PATIENTS: A total of 432 ERCPs performed on 313 patients younger than 19 years of age from January 2004 to October 2013.
INTERVENTION: ERCP for any indication.
MAIN OUTCOME MEASUREMENTS: Rates and severity of PEP, preprocedural and procedural risk factors for the development of PEP, and the effect of pancreatic stents on preventing PEP in high-risk patients.
RESULTS: PEP occurred after 47 procedures (prevalence, 10.9%). Thirty-four cases were mild, 9 were moderate, and 4 were severe. There was no mortality. On multiple logistic analysis, pancreatic duct injection (P<.0001; odds ratio 30.8; 95% confidence interval [CI], 9.1-103.9) and pancreatic sphincterotomy (P<.01; OR 3.8; 95% CI, 1.6-9.8) were positively associated with PEP. A history of chronic pancreatitis was negatively associated with PEP (P<.05; OR 0.37; 95% CI, 0.15-0.93).

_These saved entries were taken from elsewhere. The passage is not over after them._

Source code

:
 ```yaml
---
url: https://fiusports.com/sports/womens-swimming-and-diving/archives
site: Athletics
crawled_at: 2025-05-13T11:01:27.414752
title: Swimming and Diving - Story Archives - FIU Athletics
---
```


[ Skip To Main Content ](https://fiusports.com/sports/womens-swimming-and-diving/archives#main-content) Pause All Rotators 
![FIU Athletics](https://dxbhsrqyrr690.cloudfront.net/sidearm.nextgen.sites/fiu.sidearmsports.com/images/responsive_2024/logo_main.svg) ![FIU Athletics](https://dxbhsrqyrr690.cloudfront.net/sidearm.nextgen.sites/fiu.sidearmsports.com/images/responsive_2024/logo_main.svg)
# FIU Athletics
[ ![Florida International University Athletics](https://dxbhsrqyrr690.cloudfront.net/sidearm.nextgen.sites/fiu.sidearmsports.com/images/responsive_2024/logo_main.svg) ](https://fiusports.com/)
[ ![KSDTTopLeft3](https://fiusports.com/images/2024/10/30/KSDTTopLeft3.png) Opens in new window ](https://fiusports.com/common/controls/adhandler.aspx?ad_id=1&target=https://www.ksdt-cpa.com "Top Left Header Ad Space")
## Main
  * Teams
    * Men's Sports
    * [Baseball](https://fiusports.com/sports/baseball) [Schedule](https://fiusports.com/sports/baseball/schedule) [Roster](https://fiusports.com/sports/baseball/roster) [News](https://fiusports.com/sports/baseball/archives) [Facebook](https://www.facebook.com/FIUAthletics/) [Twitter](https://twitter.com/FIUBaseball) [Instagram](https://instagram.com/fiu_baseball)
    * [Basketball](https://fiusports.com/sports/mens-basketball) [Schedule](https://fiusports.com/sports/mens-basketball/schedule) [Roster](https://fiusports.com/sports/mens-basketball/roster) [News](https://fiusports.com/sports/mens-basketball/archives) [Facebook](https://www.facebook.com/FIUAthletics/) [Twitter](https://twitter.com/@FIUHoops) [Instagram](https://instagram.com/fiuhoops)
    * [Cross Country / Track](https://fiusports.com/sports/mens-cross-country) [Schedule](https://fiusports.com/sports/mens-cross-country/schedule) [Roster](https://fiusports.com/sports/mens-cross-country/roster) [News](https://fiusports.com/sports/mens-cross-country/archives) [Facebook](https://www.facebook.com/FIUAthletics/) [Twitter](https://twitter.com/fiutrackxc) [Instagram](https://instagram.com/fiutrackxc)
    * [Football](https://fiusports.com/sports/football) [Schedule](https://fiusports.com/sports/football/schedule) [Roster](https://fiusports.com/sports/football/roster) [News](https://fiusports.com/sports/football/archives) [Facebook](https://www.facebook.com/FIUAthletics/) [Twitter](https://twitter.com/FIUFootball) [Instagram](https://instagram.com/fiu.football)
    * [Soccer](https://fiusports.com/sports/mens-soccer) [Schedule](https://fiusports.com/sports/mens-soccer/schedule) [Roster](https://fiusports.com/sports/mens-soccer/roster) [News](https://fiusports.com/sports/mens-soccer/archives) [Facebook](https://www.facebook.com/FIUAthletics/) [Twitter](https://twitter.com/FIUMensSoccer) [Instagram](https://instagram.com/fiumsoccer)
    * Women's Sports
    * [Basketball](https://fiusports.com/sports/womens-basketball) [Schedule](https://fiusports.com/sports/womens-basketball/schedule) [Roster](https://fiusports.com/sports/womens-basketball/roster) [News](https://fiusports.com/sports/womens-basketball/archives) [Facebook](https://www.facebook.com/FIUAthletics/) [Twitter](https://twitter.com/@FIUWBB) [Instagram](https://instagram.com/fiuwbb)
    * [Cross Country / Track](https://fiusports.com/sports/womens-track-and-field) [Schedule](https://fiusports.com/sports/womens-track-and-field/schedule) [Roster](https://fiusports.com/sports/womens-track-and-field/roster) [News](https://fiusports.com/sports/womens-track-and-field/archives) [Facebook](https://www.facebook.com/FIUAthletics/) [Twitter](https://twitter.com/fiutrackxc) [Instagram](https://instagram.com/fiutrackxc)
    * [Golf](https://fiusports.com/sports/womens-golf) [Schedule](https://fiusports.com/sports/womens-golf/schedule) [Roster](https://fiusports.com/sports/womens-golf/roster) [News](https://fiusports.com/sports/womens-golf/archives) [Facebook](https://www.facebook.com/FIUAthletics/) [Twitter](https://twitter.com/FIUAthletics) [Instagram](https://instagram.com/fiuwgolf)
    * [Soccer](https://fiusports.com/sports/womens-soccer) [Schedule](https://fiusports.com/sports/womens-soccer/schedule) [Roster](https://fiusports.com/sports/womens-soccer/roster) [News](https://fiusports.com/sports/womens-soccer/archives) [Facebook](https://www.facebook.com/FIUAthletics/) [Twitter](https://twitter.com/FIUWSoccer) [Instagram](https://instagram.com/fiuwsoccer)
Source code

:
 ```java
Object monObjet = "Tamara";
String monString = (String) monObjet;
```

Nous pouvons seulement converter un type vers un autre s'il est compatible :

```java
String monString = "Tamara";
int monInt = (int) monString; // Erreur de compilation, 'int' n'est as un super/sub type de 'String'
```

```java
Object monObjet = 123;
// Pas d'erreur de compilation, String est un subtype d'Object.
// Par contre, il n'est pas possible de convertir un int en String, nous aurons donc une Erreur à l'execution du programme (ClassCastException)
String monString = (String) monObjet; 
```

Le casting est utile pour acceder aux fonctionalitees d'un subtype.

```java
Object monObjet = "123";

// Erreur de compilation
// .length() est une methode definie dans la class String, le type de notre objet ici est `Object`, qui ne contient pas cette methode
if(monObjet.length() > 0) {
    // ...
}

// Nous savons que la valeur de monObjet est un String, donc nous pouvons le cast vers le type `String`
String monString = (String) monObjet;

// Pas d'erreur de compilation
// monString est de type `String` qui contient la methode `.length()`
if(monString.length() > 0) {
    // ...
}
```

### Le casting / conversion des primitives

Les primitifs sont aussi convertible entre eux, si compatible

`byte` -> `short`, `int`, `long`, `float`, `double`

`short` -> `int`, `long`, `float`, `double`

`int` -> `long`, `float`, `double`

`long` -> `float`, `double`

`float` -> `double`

On subset analysis, placing a prophylactic pancreatic stent was associated with significantly increased rates of PEP in patients with pancreatic duct injection compared with those who had no attempt at stent placement (P<.01). Two patients with severe pancreatitis had prophylactic pancreatic stents in place.
LIMITATIONS: Retrospective investigation.
CONCLUSIONS: In the pediatric population, pancreatic duct injection and pancreatic sphincterotomy are associated with significantly increased rates of PEP, whereas a history of chronic pancreatitis is negatively associated. Prophylactic pancreatic stenting is associated with higher rates of PEP in high-risk patients and does not eliminate severe PEP.
AD
UT Southwestern Medical Center, Dallas, Texas, USA.